▸ Task goal: Carry on the passage about country of origin labeling for beef from the point where it ends.

▸ Supplied passage:
--------------------
The topic then shifts to trade and country of origin labeling (COOL).
Bullard says without COOL meat packers can source live cattle and beef from 20 different countries then sell it with a U.S. inspection sticker. This claim is partially true in regards to the sticker. However, according to USDA’s Food Safety and Inspection Service (FSIS) regulations, consumer ready packaging “must still bear the foreign country of origin.” It just can’t have the breakdown of where the animal was born, raised and harvested as originally mandated.
Bullard believes consumers are being deceived. “The meat packers don’t want consumers to know they are able to source the beef far cheaper in these foreign countries, bring it into the United States and sell it as if it was a domestic product.”
Economic studies determined COOL would have cost cattle raisers money, rather than generating more profit. An economic analysis from Kansas State University and the University of Missouri estimated that 2009’s COOL rule would cost the U.S. beef industry $405 million in the first year. In a long-term 10 year outlook the beef industry stood to lose $8.07 billion.
Lahren addresses COOL in her “Final Thoughts” asking viewers for help because Congress repealed the rule in 2015.
COOL was found to be out of compliance by the World Trade Organization opening up the U.S. to billions of dollars in retaliatory tariffs from Mexico and Canada. Both Canada and Mexico annually rank as top five destinations for U.S. beef exports, so COOL would have negatively impacted beef trade.
Beef can still be voluntarily labeled with a country of origin; it just can’t be mandated by the government.
“Where is your meat coming from? Do you know?,” she asks.
Lahren answers saying consumer beef is coming from cattle, “transported in crates for God only knows how long. Animal lovers, that means live cattle are smashed into shipping containers, and shipped into this country to be slaughtered for a discount rate.”
--------------------
▸ Information provided:
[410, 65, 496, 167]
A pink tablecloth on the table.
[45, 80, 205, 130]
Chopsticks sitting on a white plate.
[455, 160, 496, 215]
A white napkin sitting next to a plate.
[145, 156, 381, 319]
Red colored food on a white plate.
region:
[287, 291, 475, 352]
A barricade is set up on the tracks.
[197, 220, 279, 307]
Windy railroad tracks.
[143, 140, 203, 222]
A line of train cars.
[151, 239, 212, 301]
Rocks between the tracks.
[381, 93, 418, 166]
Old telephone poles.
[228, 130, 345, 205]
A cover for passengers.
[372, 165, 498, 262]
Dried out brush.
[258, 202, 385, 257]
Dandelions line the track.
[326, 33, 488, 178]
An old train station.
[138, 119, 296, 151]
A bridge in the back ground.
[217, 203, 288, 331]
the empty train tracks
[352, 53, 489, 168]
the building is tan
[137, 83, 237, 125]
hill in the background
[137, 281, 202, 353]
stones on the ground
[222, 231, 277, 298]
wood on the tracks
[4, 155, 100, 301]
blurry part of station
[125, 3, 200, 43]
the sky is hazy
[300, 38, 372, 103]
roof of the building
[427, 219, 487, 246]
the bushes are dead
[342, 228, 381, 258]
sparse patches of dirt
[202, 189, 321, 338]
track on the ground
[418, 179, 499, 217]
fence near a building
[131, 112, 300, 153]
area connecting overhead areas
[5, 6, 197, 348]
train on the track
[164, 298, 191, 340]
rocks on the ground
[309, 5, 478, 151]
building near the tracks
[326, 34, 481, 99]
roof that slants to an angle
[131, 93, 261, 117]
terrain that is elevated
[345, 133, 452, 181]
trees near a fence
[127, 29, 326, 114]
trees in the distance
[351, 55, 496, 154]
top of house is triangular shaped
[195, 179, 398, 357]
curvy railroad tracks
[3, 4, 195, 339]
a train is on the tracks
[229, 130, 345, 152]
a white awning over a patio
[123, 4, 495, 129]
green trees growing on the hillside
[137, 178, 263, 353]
--------------------
▸ Output of the exercise:
This is a major inaccuracy and it appears Lahren doesn’t understand the nuances of the global beef market after speaking with Bullard.
Cattle transported in shipping containers as Lahren incorrectly describes, happens only with U.S. breeding stock leaving for other countries, or weaned 400-500 lb. calves leaving Hawaii for the Mainland U.S. The overwhelming majority of cattle imported into the U.S. arrive from Mexico and Canada via a truck and trailer.
According to USDA’s latest data, from Jan.-Oct. 2016, approximately 1.35 million cattle were imported to the U.S. from Canada and Mexico. More than 476,000 of those cattle were between 400-700 lb. and will be fed to finish in U.S. feedlots. Canada sent 452,030 slaughter ready cattle, while Mexico sent just 2,016 head destined directly to packers.
Compared to the same time period in 2015 live cattle imports are down 19% overall.
Beef imports are also down in the U.S., while exports went up. From Jan.-Oct. 2016 slightly more than 2.6 billion lb. of beef came into the country, a drop of 13% since the same period in 2015. Exports rose 9% in that time to more than 2 billion lb.
Much of the beef imported into the U.S. is grinding meat used in hamburger. Beef exported from the U.S. tends to be well-marbled middle meats that demand a higher price, and offal cuts domestic consumers don’t eat. According to CattleFax, exports account for $300 in beef cutout value.
These were just a few of the facts and figures that were missed in this discussion on the beef industry. Other claims like the safety of imported beef, the impact of the Grain Inspection, Packers & Stockyards Administration (GIPSA) and industry lobbying are just a few areas that could have used additional voices from the industry.